7. Some Remarks about Fractional Partial Differential Equations
Even though this paper is essentially devoted to the numerical solution of ordinary differential equations of fractional order and the computational treatment of the associated differential and integral operators, a few comments should be made regarding numerical methods for partial fractional differential equations (PDEs).
Remark 3. The issues discussed in Section 4 are relevant to partial differential equations also. Indeed, it is shown in [53] that imposing excessive smoothness requirements on the solutions to a partial differential equation (e.g., for the sake of simplifying the error analysis or for obtaining a higher convergence order) has drastic implications regarding the class of admissible problems; in particular, the choice of the forcing function in a linear initial-boundary value problem will then completely determine the initial condition in the problem. Our second remark regarding partial differential equations deals with a totally different aspect.
Remark 4. Typical algorithms for time-fractional partial differential equations contain separate discretisation techniques with respect to the time variable and the space variable(s). A current trend is to employ a very high order method for the discretisation of the (non-fractional) differential operator with respect to the space variable. While this might seem an attractive approach at first sight, it has a number of disadvantages. Specifically, while this leads to a smaller discretization error in the space variable, it also increases the algorithm’s overall complexity and makes the understanding of its properties more difficult. This complexity would be acceptable if the overall
error could be reduced significantly. But since the overall error comprises not only the error from the space discretisation but also the contribution from the time approximation, it follows that to reduce the overall error, one must force this latter component to be very small also. As indicated above, we cannot expect to achieve a high convergence order in this variable, so the only way to reach this goal is to choose the time step size very small (in comparison with the space mesh size). From Section 6 we conclude that a standard algorithm with a higher-than-linear complexity is likely to lead to prohibitive run times, and even if the time discretisation uses a method with a linear or almost linear complexity, this very small step size requirement will still imply a high overall cost. Therefore, the use of a high-order space discretisation in a time-fractional partial differential equation is usually inadvisable. 8. Concluding Remarks
In this paper we have tried to describe some issues related to the correct use of numerical methods for fractional-order problems. Unlike integer-order ODEs, numerical methods for FDEs are in general not taught in undergraduate courses and, very often, non-specialists are unaware of the peculiarities and major difficulties that arise in the numerical treatment of FDEs and fractional PDEs.
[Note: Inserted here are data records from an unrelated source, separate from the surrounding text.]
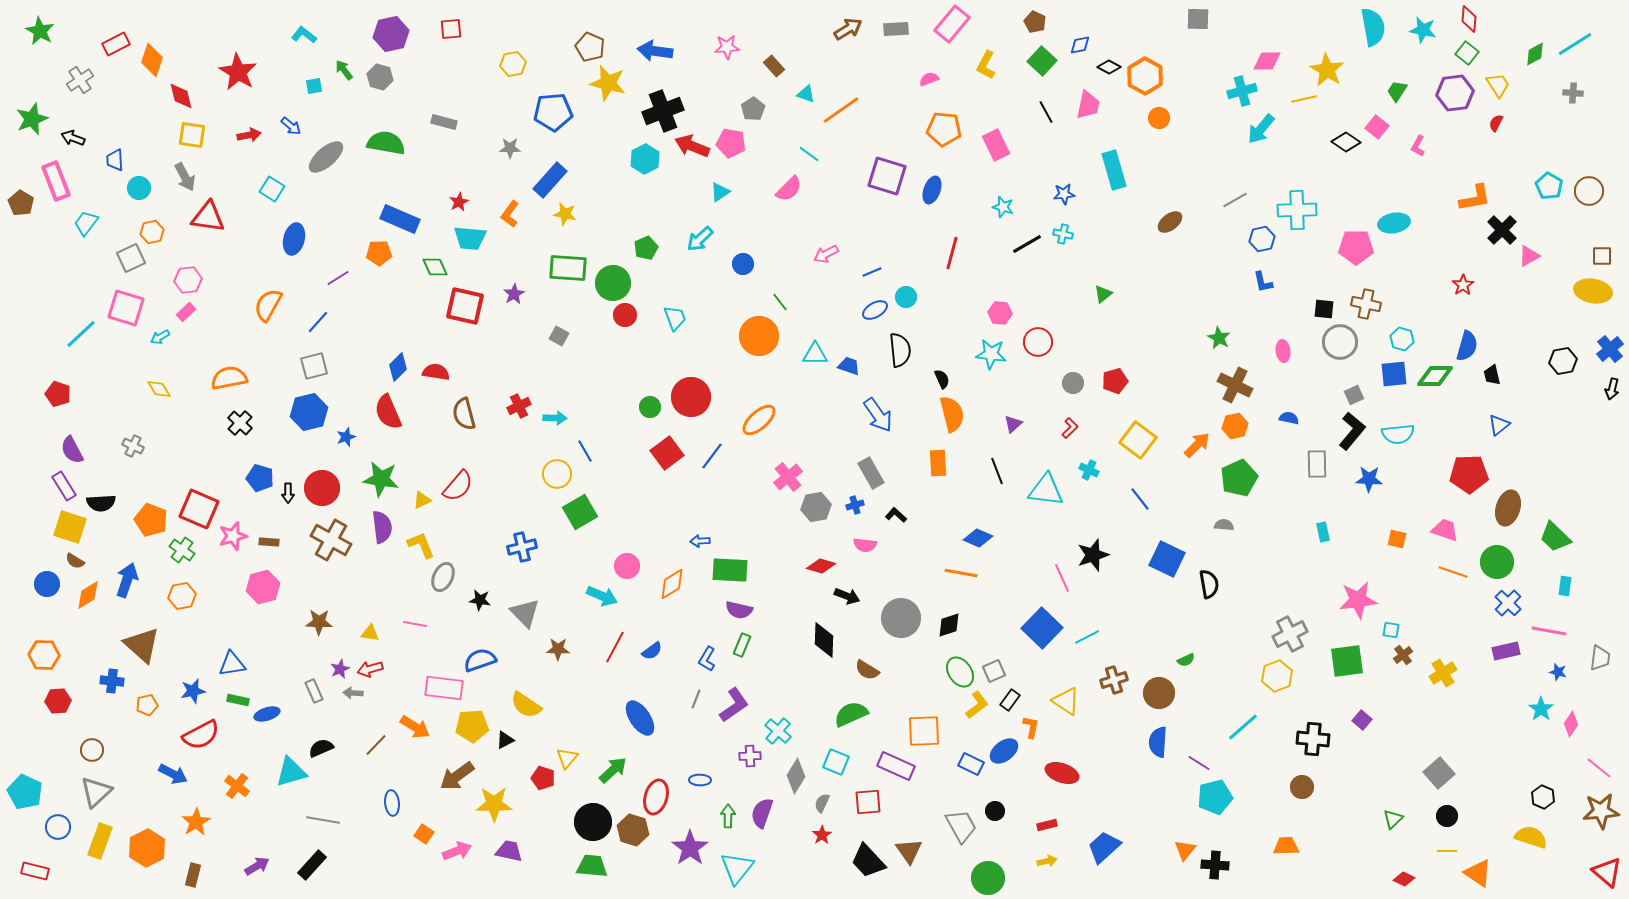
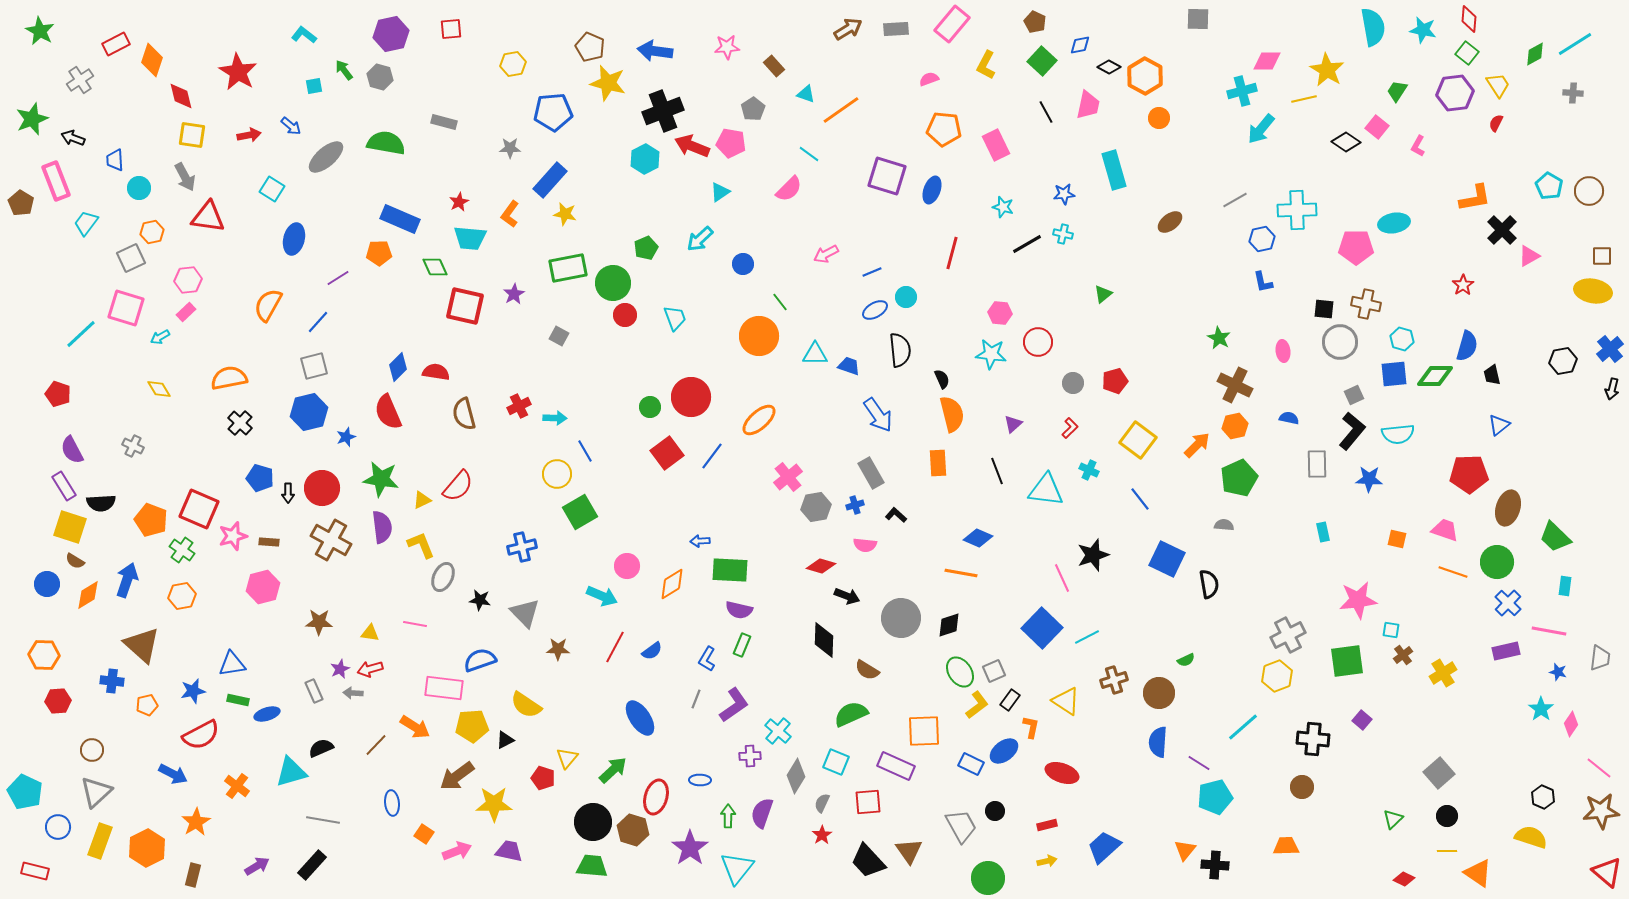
green rectangle at (568, 268): rotated 15 degrees counterclockwise
gray cross at (1290, 634): moved 2 px left, 1 px down
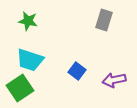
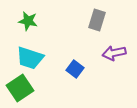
gray rectangle: moved 7 px left
cyan trapezoid: moved 2 px up
blue square: moved 2 px left, 2 px up
purple arrow: moved 27 px up
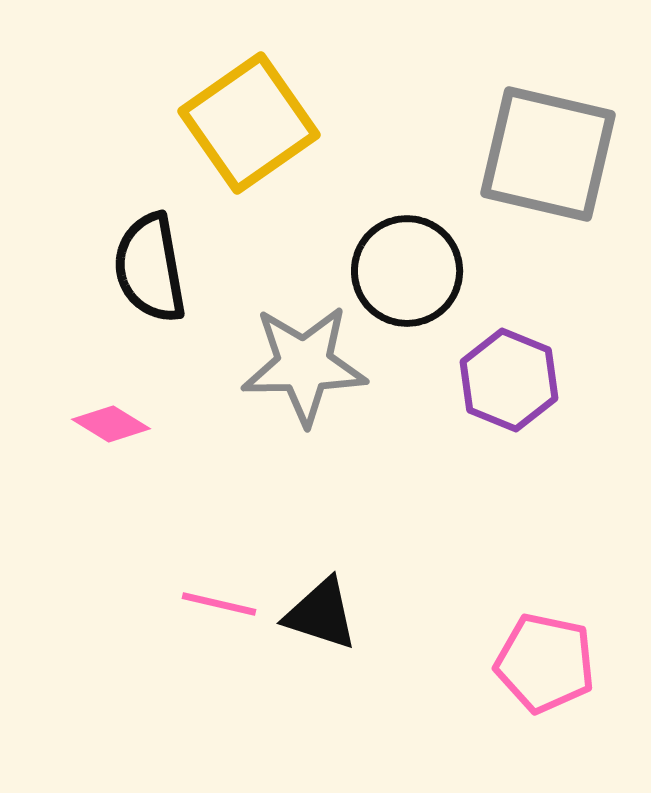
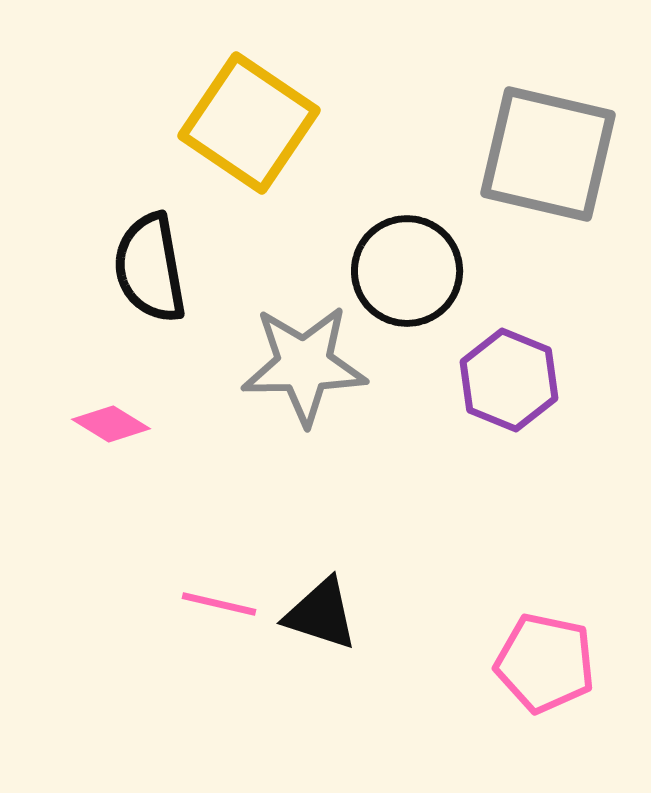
yellow square: rotated 21 degrees counterclockwise
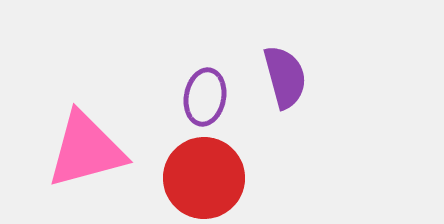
The availability of only a few well-organized textbooks and monographs in this field, together with the presence of many incorrect results in the literature, makes the situation even more difficult.
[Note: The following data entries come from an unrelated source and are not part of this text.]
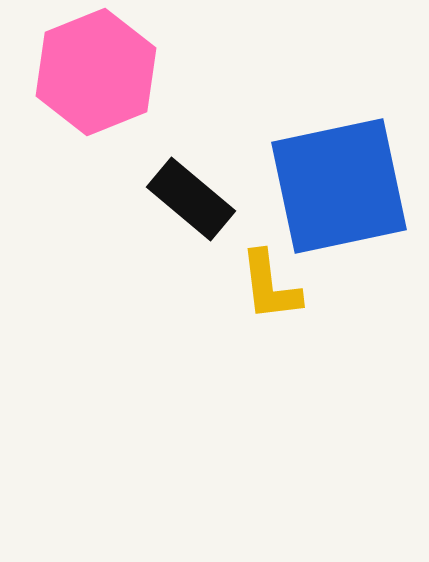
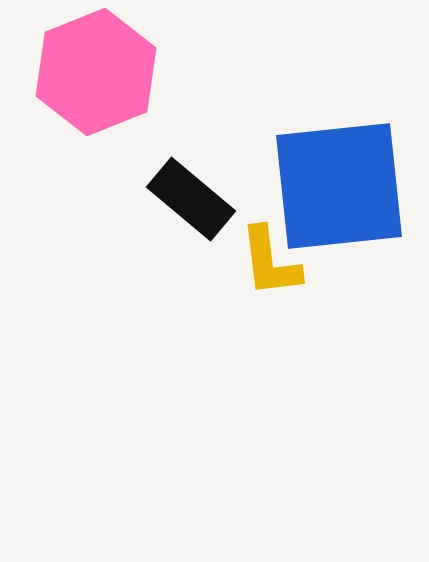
blue square: rotated 6 degrees clockwise
yellow L-shape: moved 24 px up
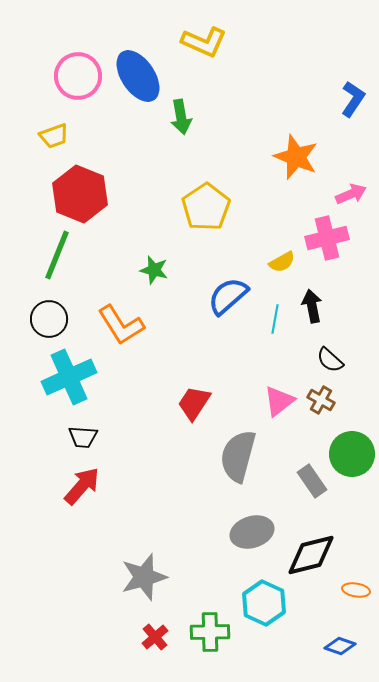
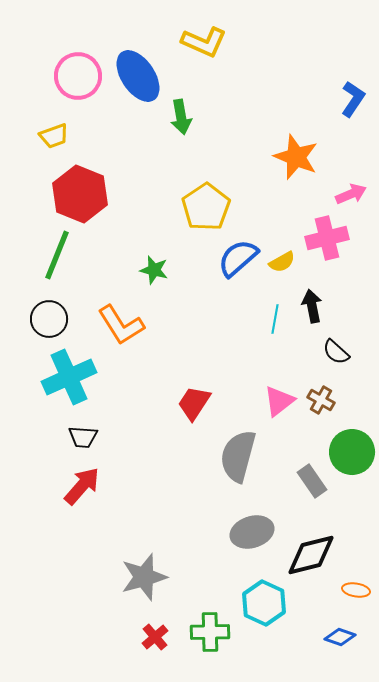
blue semicircle: moved 10 px right, 38 px up
black semicircle: moved 6 px right, 8 px up
green circle: moved 2 px up
blue diamond: moved 9 px up
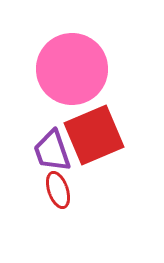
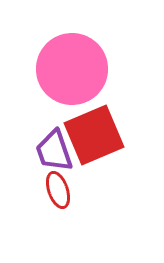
purple trapezoid: moved 2 px right
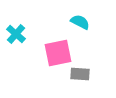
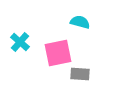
cyan semicircle: rotated 12 degrees counterclockwise
cyan cross: moved 4 px right, 8 px down
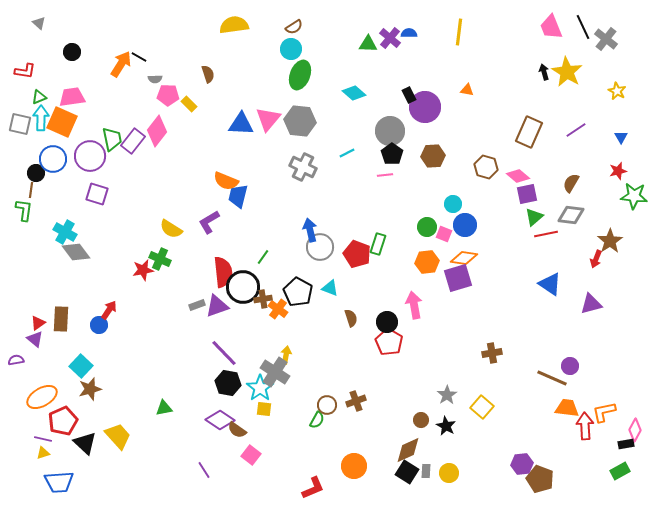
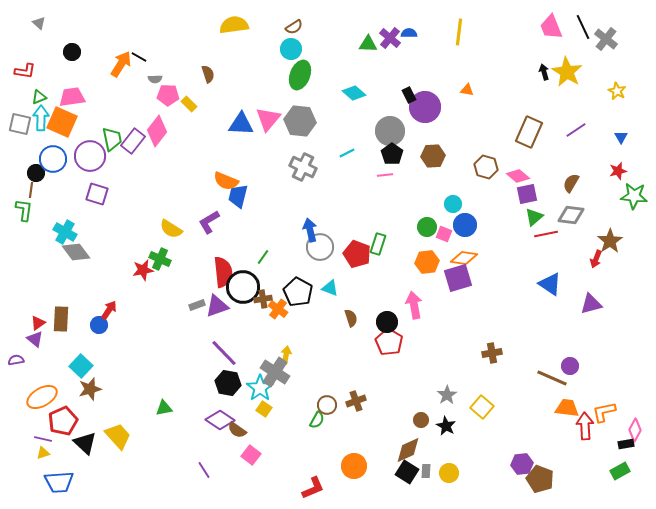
yellow square at (264, 409): rotated 28 degrees clockwise
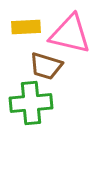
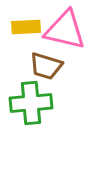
pink triangle: moved 5 px left, 4 px up
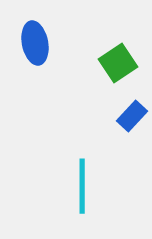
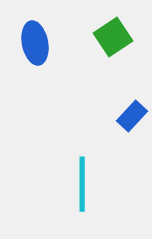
green square: moved 5 px left, 26 px up
cyan line: moved 2 px up
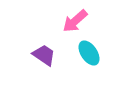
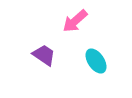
cyan ellipse: moved 7 px right, 8 px down
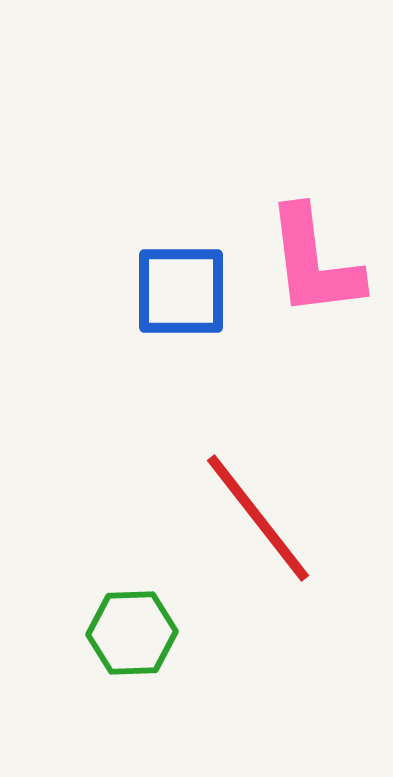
Some of the ideas collected in this paper were discussed in the lectures of the Training School on “Computational Methods for Fractional-Order Problems”, held in Bari (Italy) during 22–26 July 2019, and promoted by the Cost Action CA15225—Fractional-order systems: analysis, synthesis and their importance for future design.
We believe that the scientific community should make an effort to raise the level of knowledge in this field by promoting specific academic courses at a basic level and/or by organizing training schools.